Beyond the RPG elements, Fuzzical Fighter has another gimmick going for it, which lies in the title. In the late 80s/early 90s, “fuzzy” was a buzzword in Japanese technology, often used when advertising appliances. The concept of fuzzy logic is a little difficult to explain outside of a math class, but in summary, it acts in contrast to binary logic, where an answer can either be “0” or “1”, while fuzzy logic dictates it can be varying values between those values. In practice, this often meant that devices would use some outside parameters (user preferences, the environment, etc.) to make its own decisions, basically acting as a simple form of artificial intelligence.
In the context of the game, this amounts to an autopilot, regrettably referred to as “FAPS”. You can upgrade your FP (“fuzzy points”) for your ship, and can set it to act in an offensive or defensive manner. All of this is rather vague, plus it’s buried within the equipment menu so it’s not like it’s something you can easily turn on or off. Plus, as expected, it doesn’t really work all that well – there’s lots of stuff it can’t dodge, plus it can’t fire either, leaving that task up to the player. The player’s movements are given priority so you can still pilot it, but it’ll be left to its own devices if you stay still. It’s an interesting implementation, and the concept was obviously used to help sell the game, but from a practical standpoint, it’s pretty useless.

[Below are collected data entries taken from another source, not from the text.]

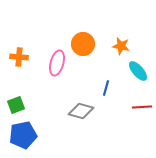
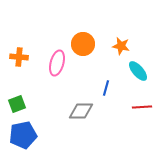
green square: moved 1 px right, 1 px up
gray diamond: rotated 15 degrees counterclockwise
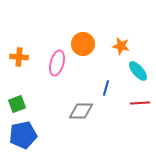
red line: moved 2 px left, 4 px up
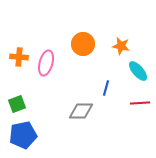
pink ellipse: moved 11 px left
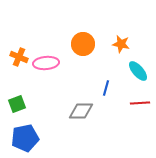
orange star: moved 2 px up
orange cross: rotated 18 degrees clockwise
pink ellipse: rotated 70 degrees clockwise
blue pentagon: moved 2 px right, 3 px down
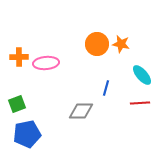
orange circle: moved 14 px right
orange cross: rotated 24 degrees counterclockwise
cyan ellipse: moved 4 px right, 4 px down
blue pentagon: moved 2 px right, 4 px up
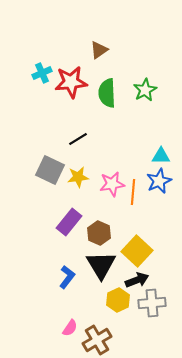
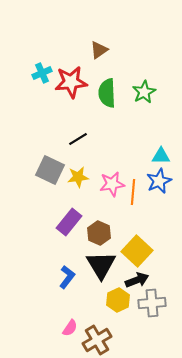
green star: moved 1 px left, 2 px down
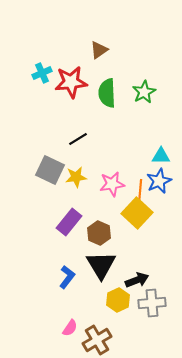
yellow star: moved 2 px left
orange line: moved 7 px right
yellow square: moved 38 px up
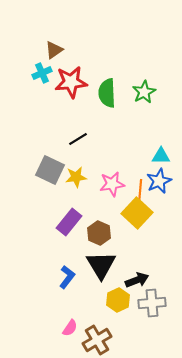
brown triangle: moved 45 px left
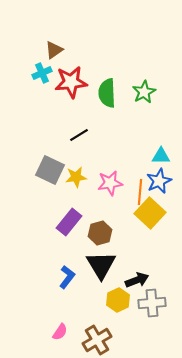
black line: moved 1 px right, 4 px up
pink star: moved 2 px left, 1 px up
yellow square: moved 13 px right
brown hexagon: moved 1 px right; rotated 20 degrees clockwise
pink semicircle: moved 10 px left, 4 px down
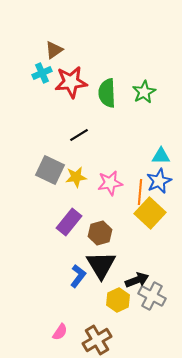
blue L-shape: moved 11 px right, 1 px up
gray cross: moved 7 px up; rotated 32 degrees clockwise
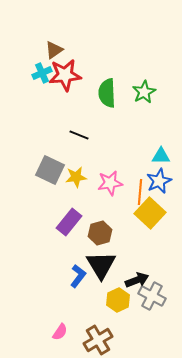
red star: moved 6 px left, 7 px up
black line: rotated 54 degrees clockwise
brown cross: moved 1 px right
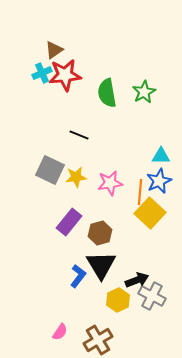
green semicircle: rotated 8 degrees counterclockwise
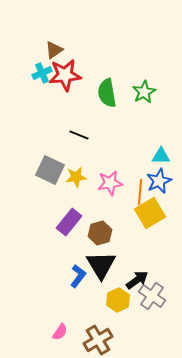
yellow square: rotated 16 degrees clockwise
black arrow: rotated 15 degrees counterclockwise
gray cross: rotated 8 degrees clockwise
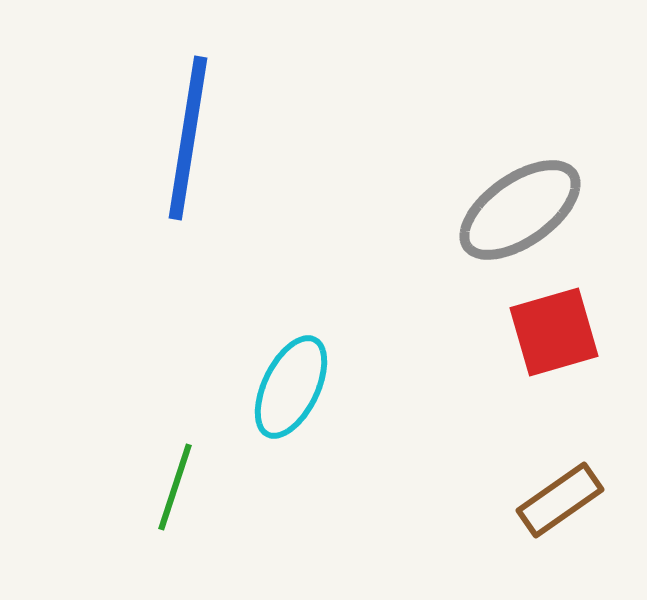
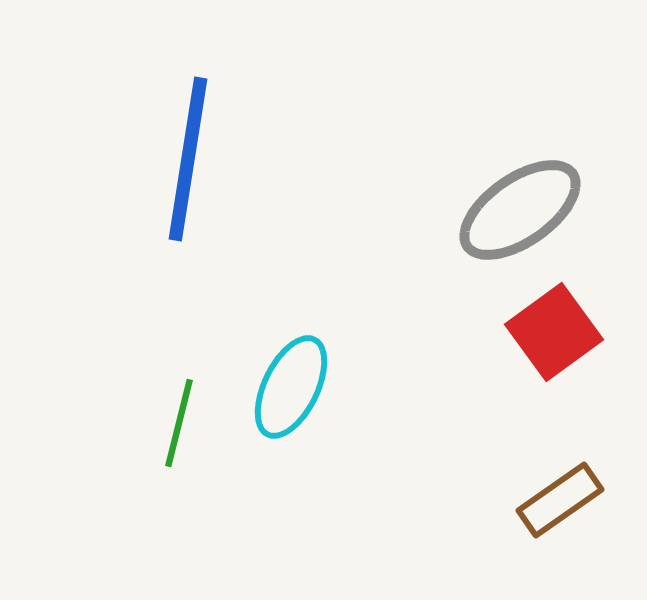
blue line: moved 21 px down
red square: rotated 20 degrees counterclockwise
green line: moved 4 px right, 64 px up; rotated 4 degrees counterclockwise
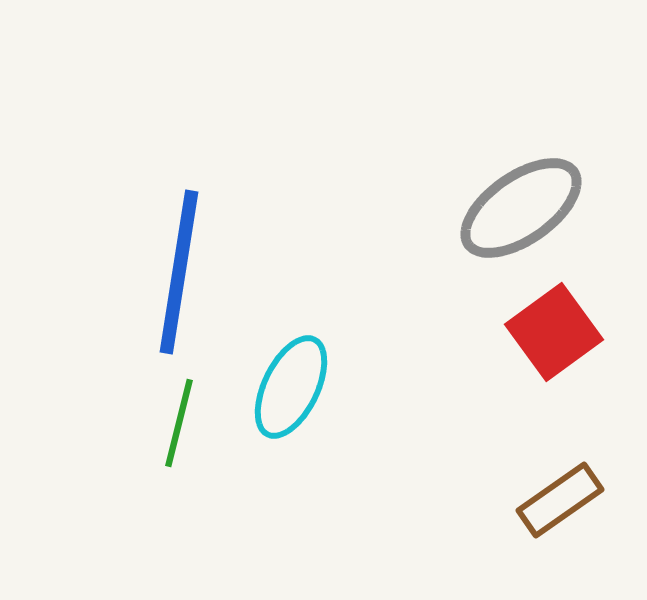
blue line: moved 9 px left, 113 px down
gray ellipse: moved 1 px right, 2 px up
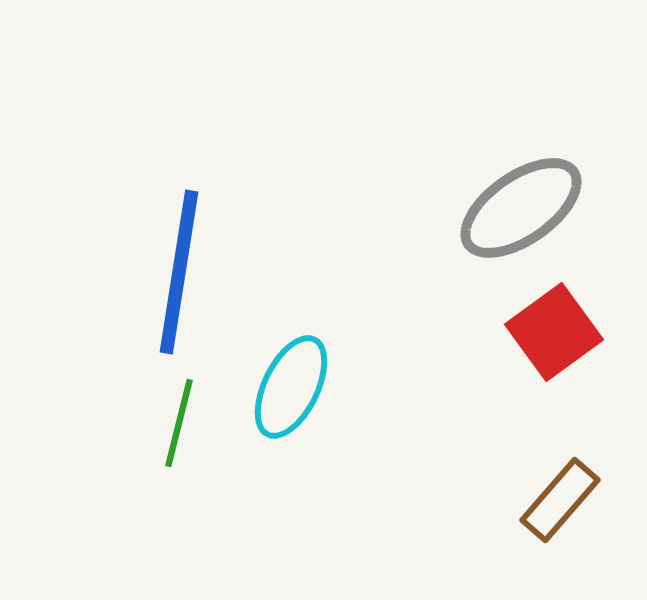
brown rectangle: rotated 14 degrees counterclockwise
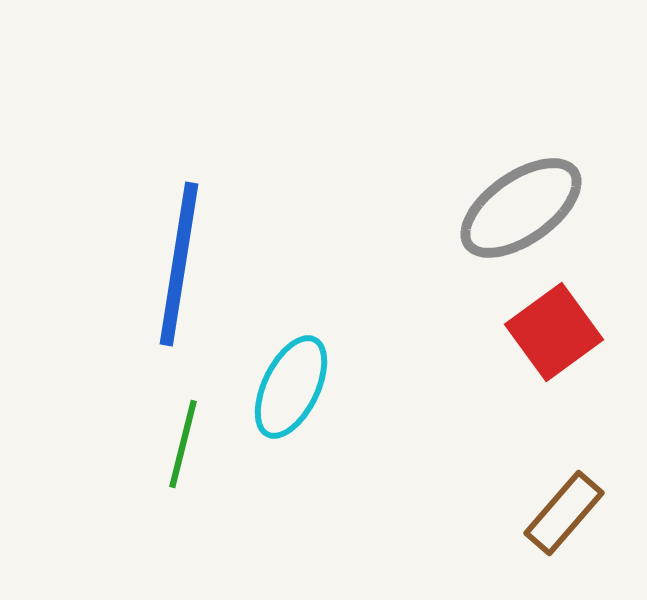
blue line: moved 8 px up
green line: moved 4 px right, 21 px down
brown rectangle: moved 4 px right, 13 px down
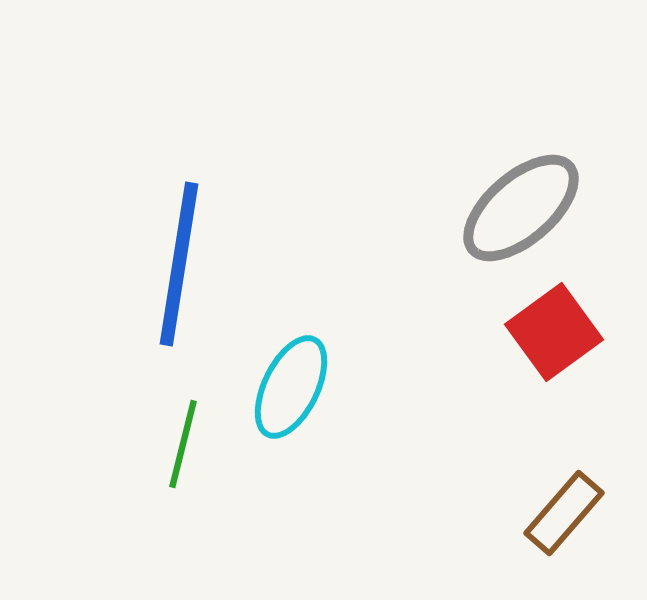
gray ellipse: rotated 6 degrees counterclockwise
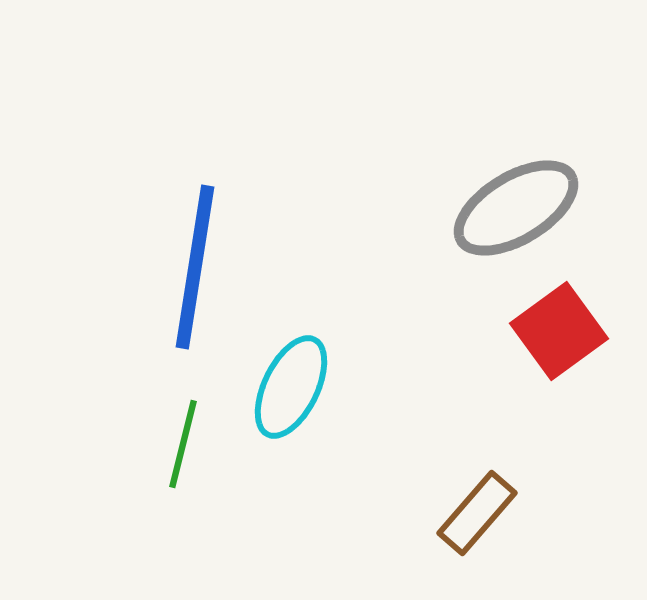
gray ellipse: moved 5 px left; rotated 10 degrees clockwise
blue line: moved 16 px right, 3 px down
red square: moved 5 px right, 1 px up
brown rectangle: moved 87 px left
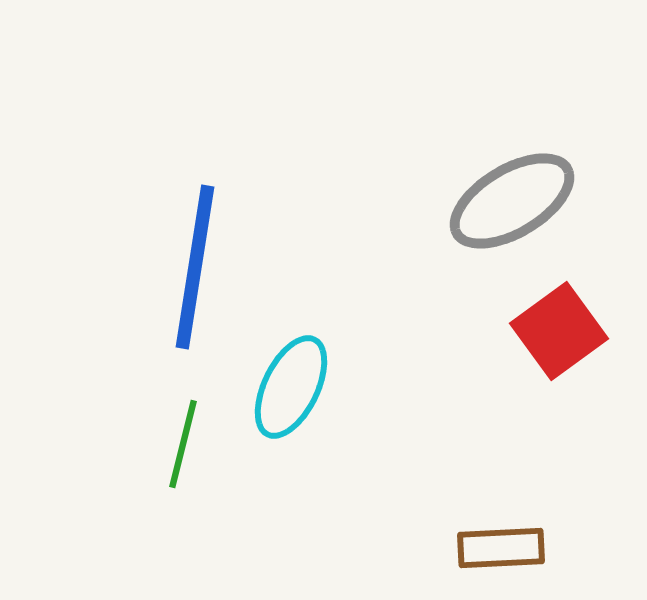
gray ellipse: moved 4 px left, 7 px up
brown rectangle: moved 24 px right, 35 px down; rotated 46 degrees clockwise
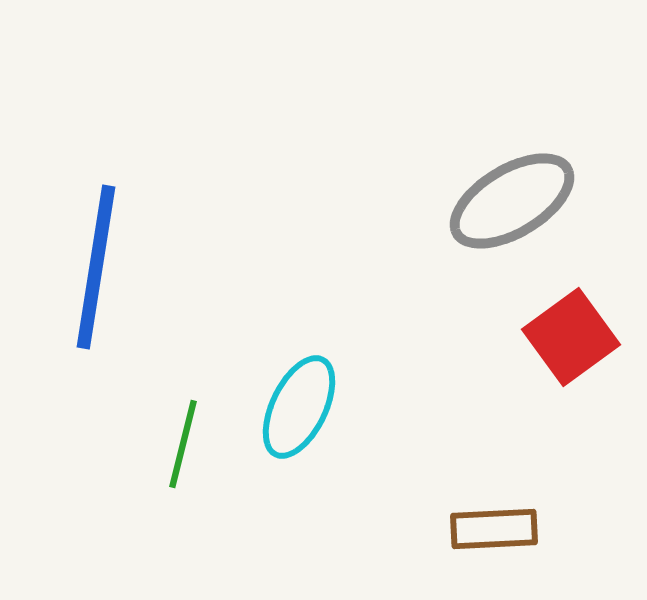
blue line: moved 99 px left
red square: moved 12 px right, 6 px down
cyan ellipse: moved 8 px right, 20 px down
brown rectangle: moved 7 px left, 19 px up
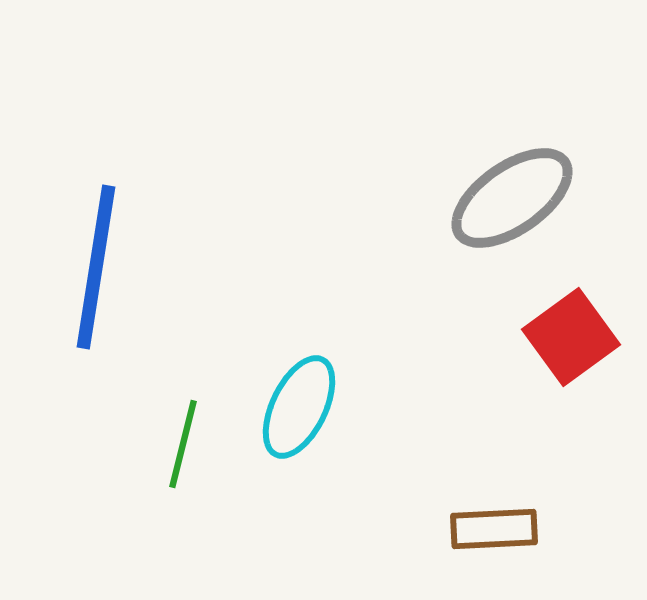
gray ellipse: moved 3 px up; rotated 4 degrees counterclockwise
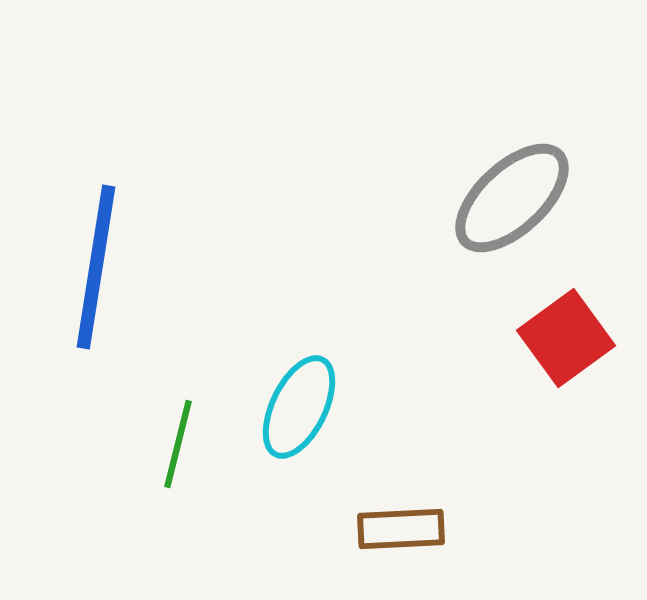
gray ellipse: rotated 8 degrees counterclockwise
red square: moved 5 px left, 1 px down
green line: moved 5 px left
brown rectangle: moved 93 px left
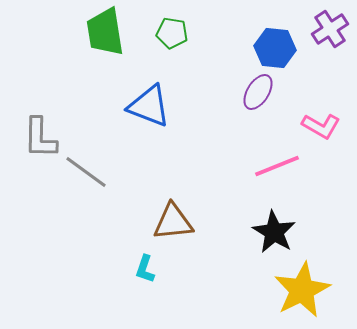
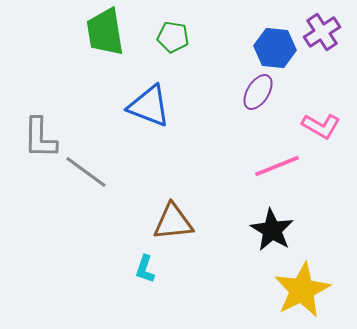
purple cross: moved 8 px left, 3 px down
green pentagon: moved 1 px right, 4 px down
black star: moved 2 px left, 2 px up
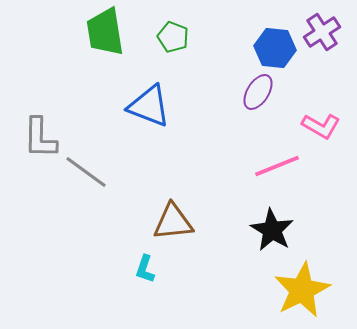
green pentagon: rotated 12 degrees clockwise
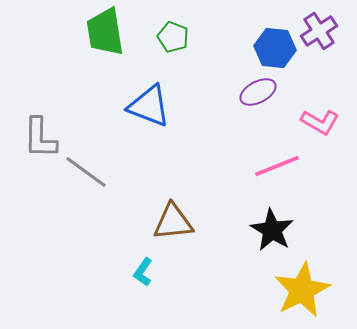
purple cross: moved 3 px left, 1 px up
purple ellipse: rotated 30 degrees clockwise
pink L-shape: moved 1 px left, 4 px up
cyan L-shape: moved 2 px left, 3 px down; rotated 16 degrees clockwise
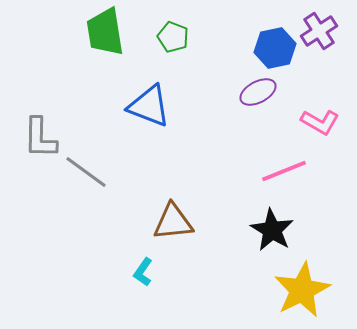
blue hexagon: rotated 18 degrees counterclockwise
pink line: moved 7 px right, 5 px down
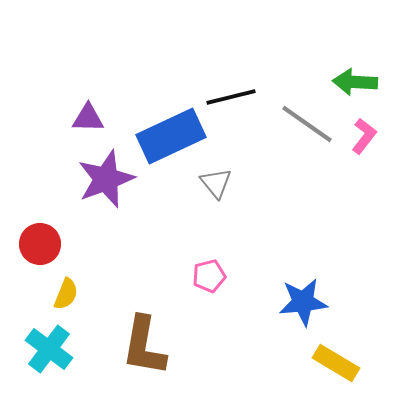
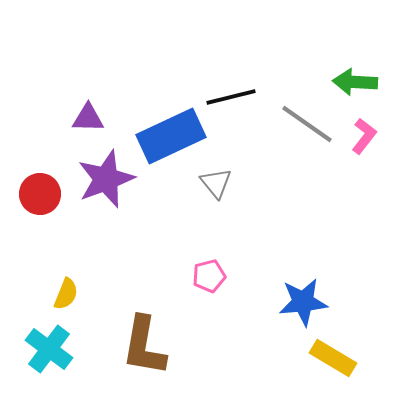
red circle: moved 50 px up
yellow rectangle: moved 3 px left, 5 px up
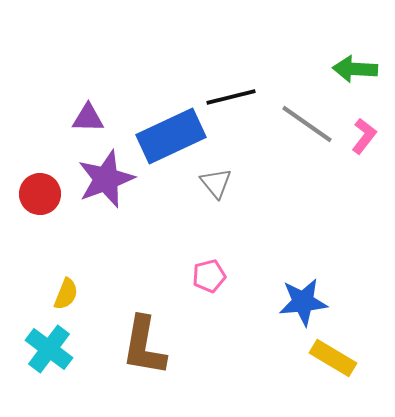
green arrow: moved 13 px up
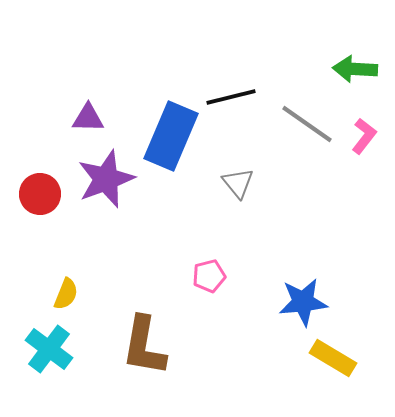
blue rectangle: rotated 42 degrees counterclockwise
gray triangle: moved 22 px right
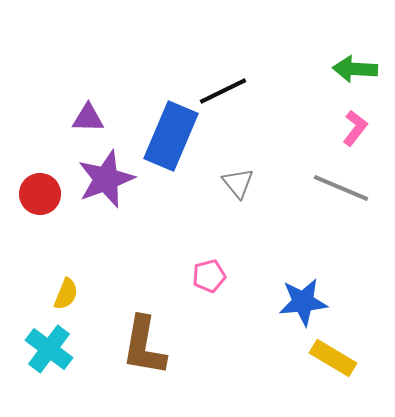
black line: moved 8 px left, 6 px up; rotated 12 degrees counterclockwise
gray line: moved 34 px right, 64 px down; rotated 12 degrees counterclockwise
pink L-shape: moved 9 px left, 8 px up
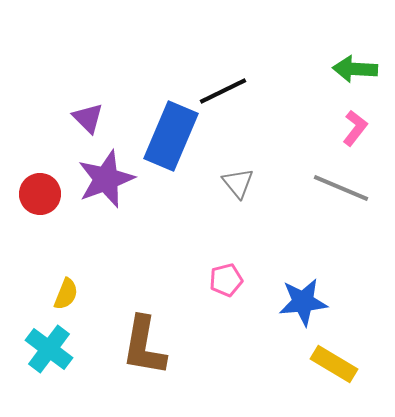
purple triangle: rotated 44 degrees clockwise
pink pentagon: moved 17 px right, 4 px down
yellow rectangle: moved 1 px right, 6 px down
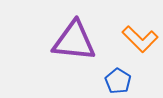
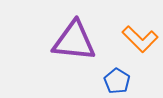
blue pentagon: moved 1 px left
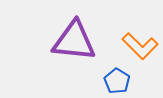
orange L-shape: moved 7 px down
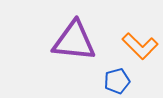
blue pentagon: rotated 25 degrees clockwise
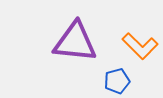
purple triangle: moved 1 px right, 1 px down
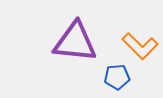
blue pentagon: moved 4 px up; rotated 10 degrees clockwise
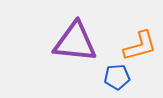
orange L-shape: rotated 60 degrees counterclockwise
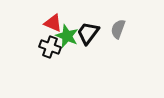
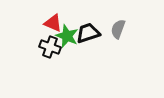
black trapezoid: rotated 35 degrees clockwise
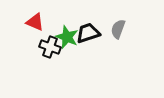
red triangle: moved 18 px left, 1 px up
green star: moved 1 px down
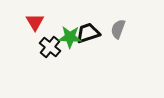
red triangle: rotated 36 degrees clockwise
green star: moved 3 px right; rotated 20 degrees counterclockwise
black cross: rotated 20 degrees clockwise
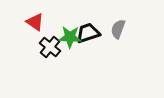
red triangle: rotated 24 degrees counterclockwise
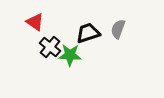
green star: moved 18 px down
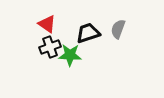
red triangle: moved 12 px right, 2 px down
black cross: rotated 30 degrees clockwise
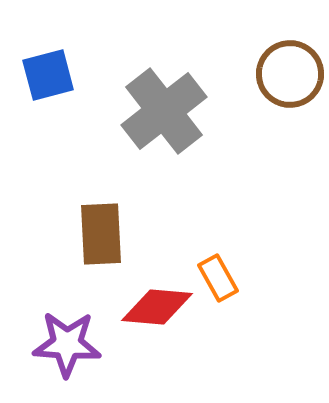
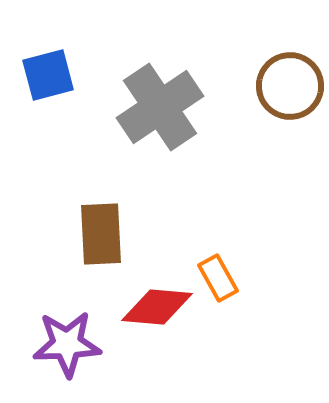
brown circle: moved 12 px down
gray cross: moved 4 px left, 4 px up; rotated 4 degrees clockwise
purple star: rotated 6 degrees counterclockwise
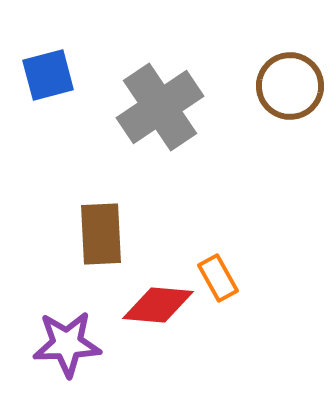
red diamond: moved 1 px right, 2 px up
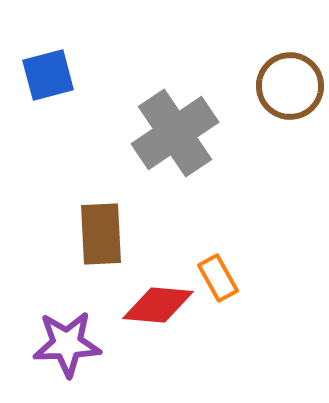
gray cross: moved 15 px right, 26 px down
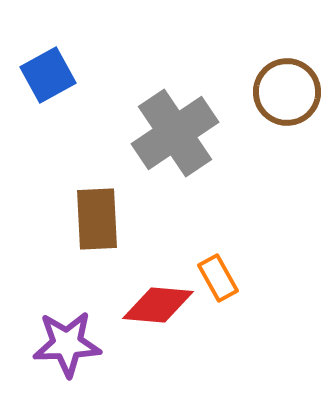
blue square: rotated 14 degrees counterclockwise
brown circle: moved 3 px left, 6 px down
brown rectangle: moved 4 px left, 15 px up
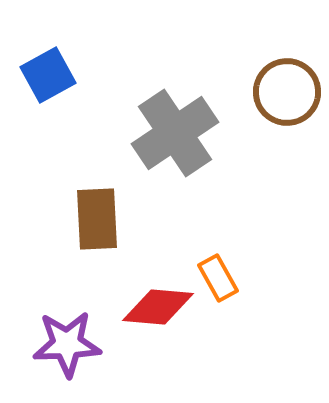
red diamond: moved 2 px down
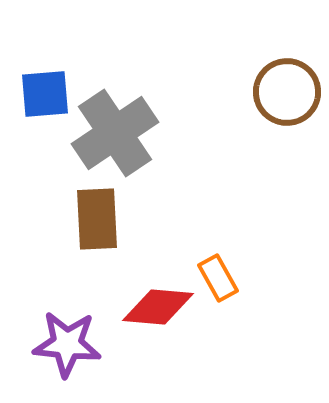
blue square: moved 3 px left, 19 px down; rotated 24 degrees clockwise
gray cross: moved 60 px left
purple star: rotated 8 degrees clockwise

As with most of these genre experiments, Fuzzical Fighter can be kinda rough. While the RPG stuff seems innovative at the outset, considering each area only has a throne room and a town, it’s really just a fancy shell for an upgrade system, which has already been seen in other shooters like Sega’s Fantasy Zone. Which, given towards its pacing and attention towards in-game economy, didn’t suffer from any of the same issues. And the plot, while likeable and silly, is something that could’ve been told in standard cutscenes rather than just ripping off the style of Dragon Quest. The core shoot-em-up action is competent, though it feels a little boring compared to higher tier Famicom shooters like Over Horizon, Gun-Nac, or Crisis Force. Still, as with most of these innovative cases, there’s something to be admired for its ambition, even if it’s clear why very few other subsequent shooters took similar routes.